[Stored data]
☆ ☆ ☆ ☆ ☆ ☆ ☆
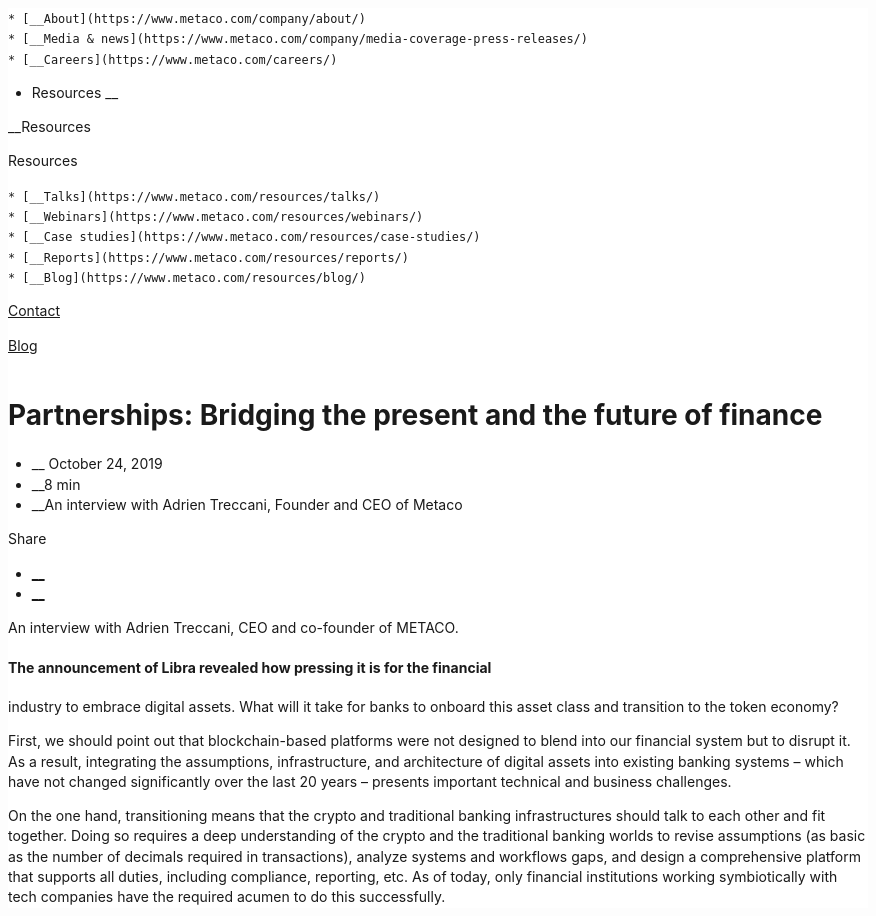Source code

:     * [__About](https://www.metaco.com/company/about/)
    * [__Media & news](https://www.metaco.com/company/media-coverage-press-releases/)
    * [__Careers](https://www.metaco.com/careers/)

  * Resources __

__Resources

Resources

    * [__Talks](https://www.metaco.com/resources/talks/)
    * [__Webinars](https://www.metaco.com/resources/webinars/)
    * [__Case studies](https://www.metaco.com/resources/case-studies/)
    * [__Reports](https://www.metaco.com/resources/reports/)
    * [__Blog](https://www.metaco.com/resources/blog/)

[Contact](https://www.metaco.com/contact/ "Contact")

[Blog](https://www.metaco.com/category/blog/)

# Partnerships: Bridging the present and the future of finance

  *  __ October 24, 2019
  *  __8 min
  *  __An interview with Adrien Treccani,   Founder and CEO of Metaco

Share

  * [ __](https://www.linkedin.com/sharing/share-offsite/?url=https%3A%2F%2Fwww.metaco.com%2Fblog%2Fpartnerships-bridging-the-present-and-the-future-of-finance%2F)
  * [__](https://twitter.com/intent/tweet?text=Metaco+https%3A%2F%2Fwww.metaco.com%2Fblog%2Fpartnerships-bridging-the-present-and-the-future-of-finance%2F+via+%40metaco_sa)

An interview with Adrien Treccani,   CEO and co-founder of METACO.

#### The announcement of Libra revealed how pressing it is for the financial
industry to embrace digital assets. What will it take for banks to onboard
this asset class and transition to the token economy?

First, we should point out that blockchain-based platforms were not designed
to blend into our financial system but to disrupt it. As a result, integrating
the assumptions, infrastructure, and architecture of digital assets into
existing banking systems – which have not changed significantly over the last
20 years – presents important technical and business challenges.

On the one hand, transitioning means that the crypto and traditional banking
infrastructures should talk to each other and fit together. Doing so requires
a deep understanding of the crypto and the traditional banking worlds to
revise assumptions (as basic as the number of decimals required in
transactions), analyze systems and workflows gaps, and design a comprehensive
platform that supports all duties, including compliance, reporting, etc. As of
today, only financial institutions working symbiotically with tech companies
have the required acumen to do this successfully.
☆ ☆ ☆ ☆ ☆ ☆ ☆
- To-do item
Each entry should be copied exactly as written, though any pictures stay out.

- Reply to the exercise
Source code

:     * [__About](https://www.metaco.com/company/about/)
    * [__Media & news](https://www.metaco.com/company/media-coverage-press-releases/)
    * [__Careers](https://www.metaco.com/careers/)

  * Resources __

__Resources

Resources

    * [__Talks](https://www.metaco.com/resources/talks/)
    * [__Webinars](https://www.metaco.com/resources/webinars/)
    * [__Case studies](https://www.metaco.com/resources/case-studies/)
    * [__Reports](https://www.metaco.com/resources/reports/)
    * [__Blog](https://www.metaco.com/resources/blog/)

[Contact](https://www.metaco.com/contact/ "Contact")

[Blog](https://www.metaco.com/category/blog/)

# Partnerships: Bridging the present and the future of finance

  *  __ October 24, 2019
  *  __8 min
  *  __An interview with Adrien Treccani,   Founder and CEO of Metaco

Share

  * [ __](https://www.linkedin.com/sharing/share-offsite/?url=https%3A%2F%2Fwww.metaco.com%2Fblog%2Fpartnerships-bridging-the-present-and-the-future-of-finance%2F)
  * [__](https://twitter.com/intent/tweet?text=Metaco+https%3A%2F%2Fwww.metaco.com%2Fblog%2Fpartnerships-bridging-the-present-and-the-future-of-finance%2F+via+%40metaco_sa)

An interview with Adrien Treccani,   CEO and co-founder of METACO.

#### The announcement of Libra revealed how pressing it is for the financial
industry to embrace digital assets. What will it take for banks to onboard
this asset class and transition to the token economy?

First, we should point out that blockchain-based platforms were not designed
to blend into our financial system but to disrupt it. As a result, integrating
the assumptions, infrastructure, and architecture of digital assets into
existing banking systems – which have not changed significantly over the last
20 years – presents important technical and business challenges.

On the one hand, transitioning means that the crypto and traditional banking
infrastructures should talk to each other and fit together. Doing so requires
a deep understanding of the crypto and the traditional banking worlds to
revise assumptions (as basic as the number of decimals required in
transactions), analyze systems and workflows gaps, and design a comprehensive
platform that supports all duties, including compliance, reporting, etc. As of
today, only financial institutions working symbiotically with tech companies
have the required acumen to do this successfully.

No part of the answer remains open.